Performance of Multigenerational ChatGPT Models in Taiwan’s Urology Board Exam: Accuracy and Domain Analysis
多代 ChatGPT 模型在台灣泌尿科專科考試中的表現:準確率及領域分析
Yung-Hao Liu 1, Ho Li 1, 2, Hui-Kung Ting 1, Yu-Cing Jhuo 1, Chin-Li Chen 1, Chien-Chang Kao 1, Ming-Hsin Yang 1, Chih-Wei Tsao 1, En Meng 1, Sheng‐Tang Wu 1, and Pei-Jhang Chiang 1, 3
1Division of Urology, Department of Surgery, Tri‐Service General Hospital, National Defense Medical University
2Division of Urology, Department of Surgery, Gangshan Branch of Zuoying Armed Forces General Hospital, Kaohsiung
3In-Service Master Program in Artificial Intelligence in Medicine, College of Medicine, Taipei Medical University
劉永浩1, 黎赫1,2, 丁慧恭1, 卓育慶1, 陳進利1, 高建璋1, 楊明昕1, 曹智惟1, 蒙恩1, 吳勝堂1, 江佩璋1,3
1國防醫學大學三軍總醫院泌尿外科
2高雄左營空軍總醫院岡山分院泌尿外科
3臺北醫學大學醫學院醫療人工智慧在職專班
Abstract
Purpose: Large language models demonstrate increasing utility in healthcare; however, their capacity to process medical content beyond training datasets remains unclear.

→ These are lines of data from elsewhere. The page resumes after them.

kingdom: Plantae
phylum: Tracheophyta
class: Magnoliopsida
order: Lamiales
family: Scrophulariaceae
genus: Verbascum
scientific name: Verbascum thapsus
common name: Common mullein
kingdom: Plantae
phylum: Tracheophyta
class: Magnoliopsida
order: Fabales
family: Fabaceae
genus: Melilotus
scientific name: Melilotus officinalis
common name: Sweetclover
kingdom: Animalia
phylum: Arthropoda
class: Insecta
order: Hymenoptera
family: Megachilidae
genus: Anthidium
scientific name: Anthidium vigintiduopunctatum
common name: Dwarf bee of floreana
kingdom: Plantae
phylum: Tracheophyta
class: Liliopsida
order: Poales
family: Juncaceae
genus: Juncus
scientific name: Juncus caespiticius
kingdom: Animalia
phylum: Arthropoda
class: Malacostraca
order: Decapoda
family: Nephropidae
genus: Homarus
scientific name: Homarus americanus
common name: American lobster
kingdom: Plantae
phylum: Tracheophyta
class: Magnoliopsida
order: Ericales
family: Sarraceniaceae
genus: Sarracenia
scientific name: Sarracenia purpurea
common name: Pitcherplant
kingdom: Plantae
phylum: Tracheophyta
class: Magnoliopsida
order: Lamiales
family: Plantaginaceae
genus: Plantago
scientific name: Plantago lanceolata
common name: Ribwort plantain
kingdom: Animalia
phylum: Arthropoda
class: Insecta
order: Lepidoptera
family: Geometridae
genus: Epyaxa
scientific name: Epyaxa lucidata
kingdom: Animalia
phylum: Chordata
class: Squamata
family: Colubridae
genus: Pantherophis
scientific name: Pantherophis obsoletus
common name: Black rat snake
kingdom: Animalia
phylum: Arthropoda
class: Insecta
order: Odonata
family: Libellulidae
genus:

This study evaluated the performance of four ChatGPT models on entirely novel medical content using 120 questions from the 2024 Taiwan Urology Board Examination, developed after all models’ October 2023 training cutoff.
Materials and Methods: Model performance was assessed using accuracy and processing time. Comparisons were conducted across four ChatGPT models and 12 urological subspecialties, with additional analyses according to question complexity and surgical anatomy requiring spatial reasoning.
Results: The chain-of-thought model o1-preview achieved 66.7% accuracy, significantly outperforming GPT-4o at 55.8% (p = 0.012), though requiring longer processing time (19.20 versus 14.94 s). Performance varied significantly across 12 urological subspecialties (p < 0.001). Unlike other models that showed decreased performance with increasing complexity, o1-preview uniquely improved from 65.0% on low-complexity questions to 68.3% on high-complexity questions. Most notably, for high-complexity surgical anatomy questions requiring spatial reasoning, o1-preview achieved 80.0% accuracy, whereas GPT-4o and GPT-4o mini scored 0.0% each (p = 0.024).
Conclusion: These findings establish that chain-of-thought architectures can successfully generalize novel medical content while excelling at complex spatial reasoning tasks, representing a fundamental advancement beyond pattern matching. Results provide evidence-based guidance for the strategic deployment of AI architectures in specialized medical education and clinical support, emphasizing their role as sophisticated tools to augment clinical expertise.